W.Va. Residents Sue DuPont Over Zinc Plant Contamination
From its grassy surface, the 112-acre mound seems harmless, a vast but benign-looking field ringed by hundreds of small homes.
But signs wired to the chain-link fence hint at something potentially sinister lurking beneath. “No Trespassing,” they warn. “Contaminated materials cleanup in progress.”
Covered a few years ago with clean soil and sod, it is the site of a zinc-smelting plant that in 90 years produced more than 4 billion pounds of slab zinc and 400 million pounds of zinc dust, materials used in rustproofing products, paint pigments and battery anodes.
As many factories did before federal regulations stopped them, various owners dumped waste materials on the ground – in this case, waste loaded with arsenic, cadmium and lead.
Now 10 property owners are suing DuPont, one of the world’s largest chemical makers, and several other companies they claim ruined their homes and property values, and put their health at lifelong risk.
On Monday, Harrison County Circuit Judge Thomas Bedell will try to seat a 15-person jury for the class-action lawsuit, which demands long-term medical monitoring, property damages and punitive damages for thousands of people in and around Spelter.
The trial, which could start Tuesday, is expected to last four months and feature expert witnesses who will debate the relative dangers of the contamination, who’s responsible for it and whether plaintiffs who are not ill deserve routine medical screenings.
The case targets DuPont; New York-based T.L. Diamond & Co. and its longtime plant manager Joe Paushel; Nuzum Trucking Co. of Shinnston; and two defunct companies, Matthiesen & Hegeler Zinc Co. Inc. of Illinois and Meadowbrook Corp. of West Virginia.
Lawyers for the plaintiffs say a range of health problems could develop, some of which take decades to manifest: neurological impairment; lung, skin, kidney and stomach cancers; damage to the heart, liver, kidneys, bladder and other internal organs; hypertension; diabetes; and decreased fertility.
DuPont has set aside $15 million to deal with the lawsuit, according to an Aug. 1 filing with the U.S. Securities and Exchange Commission. “Given the uncertainties inherent in litigation,” it warns investors, “there can be no assurance as to the final outcome.”
In court documents, however, DuPont and the other defendants deny wrongdoing and refuse to acknowledge the contaminants threaten public health.
T.L. Diamond ran the plant from 1975 to 2001, and many of its employees developed the respiratory disease pneumoconiosis. It was under Diamond that regulators recommended the site be declared an imminent and substantial threat to public health.
DuPont, which has been involved with the property since 1899 when it bought the land for a gunpowder mill, reassumed ownership when the zinc plant shut down in 2001. In that sales agreement, DuPont assumed responsibility “for the past, current and future environmental condition of the real property.”
DuPont argues, among other things, that the plaintiffs “knowingly exposed themselves and their property to risks of harm,” that “some or all of the injuries alleged in the claims … resulted from acts of God,” and that potential health problems are “too remote and are unforeseeable” to deserve medical monitoring and cannot be definitively linked to DuPont.

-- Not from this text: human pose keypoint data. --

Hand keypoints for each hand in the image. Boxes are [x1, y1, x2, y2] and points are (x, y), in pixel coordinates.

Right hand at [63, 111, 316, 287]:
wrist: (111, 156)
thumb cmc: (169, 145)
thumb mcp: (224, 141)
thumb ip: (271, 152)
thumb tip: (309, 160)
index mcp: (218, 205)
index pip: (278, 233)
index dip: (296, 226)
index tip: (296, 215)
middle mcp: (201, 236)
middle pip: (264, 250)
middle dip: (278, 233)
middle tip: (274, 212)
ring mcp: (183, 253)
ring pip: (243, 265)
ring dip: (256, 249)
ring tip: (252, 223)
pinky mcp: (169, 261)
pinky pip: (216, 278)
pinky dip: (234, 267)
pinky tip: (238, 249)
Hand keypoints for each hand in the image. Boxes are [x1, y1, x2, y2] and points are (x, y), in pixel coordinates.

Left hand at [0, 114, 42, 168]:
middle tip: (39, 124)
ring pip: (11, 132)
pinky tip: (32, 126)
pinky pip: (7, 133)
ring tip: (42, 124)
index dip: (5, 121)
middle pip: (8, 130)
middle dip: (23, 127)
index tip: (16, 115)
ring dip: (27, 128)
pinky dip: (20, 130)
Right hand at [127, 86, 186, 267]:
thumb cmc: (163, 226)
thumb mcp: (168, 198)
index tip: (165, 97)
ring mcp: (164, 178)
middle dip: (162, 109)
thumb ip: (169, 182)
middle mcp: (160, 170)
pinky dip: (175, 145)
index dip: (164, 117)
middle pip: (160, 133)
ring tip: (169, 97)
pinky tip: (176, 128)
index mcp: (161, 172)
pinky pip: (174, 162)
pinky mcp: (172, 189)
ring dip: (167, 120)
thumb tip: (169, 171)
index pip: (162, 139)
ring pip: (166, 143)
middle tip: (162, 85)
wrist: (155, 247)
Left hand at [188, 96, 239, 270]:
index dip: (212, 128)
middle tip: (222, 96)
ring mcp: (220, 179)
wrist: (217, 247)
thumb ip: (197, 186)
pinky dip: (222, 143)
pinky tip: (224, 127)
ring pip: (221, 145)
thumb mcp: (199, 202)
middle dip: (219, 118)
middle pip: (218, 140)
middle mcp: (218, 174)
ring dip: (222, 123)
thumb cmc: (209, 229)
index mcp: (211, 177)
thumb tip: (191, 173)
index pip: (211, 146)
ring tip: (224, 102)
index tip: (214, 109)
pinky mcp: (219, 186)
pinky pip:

Jimmy Greynolds, 34, is inclined to agree. He’s lived in Spelter 20 years and has a hillside home overlooking the site where he once worked for a year, pouring liquid metal into the furnace.
“I remove asbestos for a living, so it doesn’t bother me,” he says. “It’s just a fact of life. It’s been there forever.”
Jean Sartoris, who moved to Spelter in 1962 with her coal miner husband, calls the lawsuit “ridiculous” and points to her healthy 94-year-old neighbor, a man who spent most of his life at the plant.
“As you get older, you’re going to have problems. That’s common,” says Sartoris, now 72. “A lot of people develop heart ailments as they get older. A lot of people develop diabetes as they get older.”
Smoking and drinking cause more problems than pollution, she says.
Sartoris, whose back yard borders the site, scoffs at claims that plants won’t grow, pointing to her brilliant impatiens, healthy magnolia tree and two blue spruces that tower over the back yard.
“I don’t worry, and I don’t think anybody else should,” she said.
There were minor nuisances, of course. Sartoris says that when the plant was operating, she couldn’t hang baby diapers on the clothes line because of the dust. The wood frames and glass in her windows became pitted over time and had to be replaced.
But all things eventually need repaired.
“DuPont has been so good and so generous to this community,” she said. “I just can’t understand why anyone would want to do this.”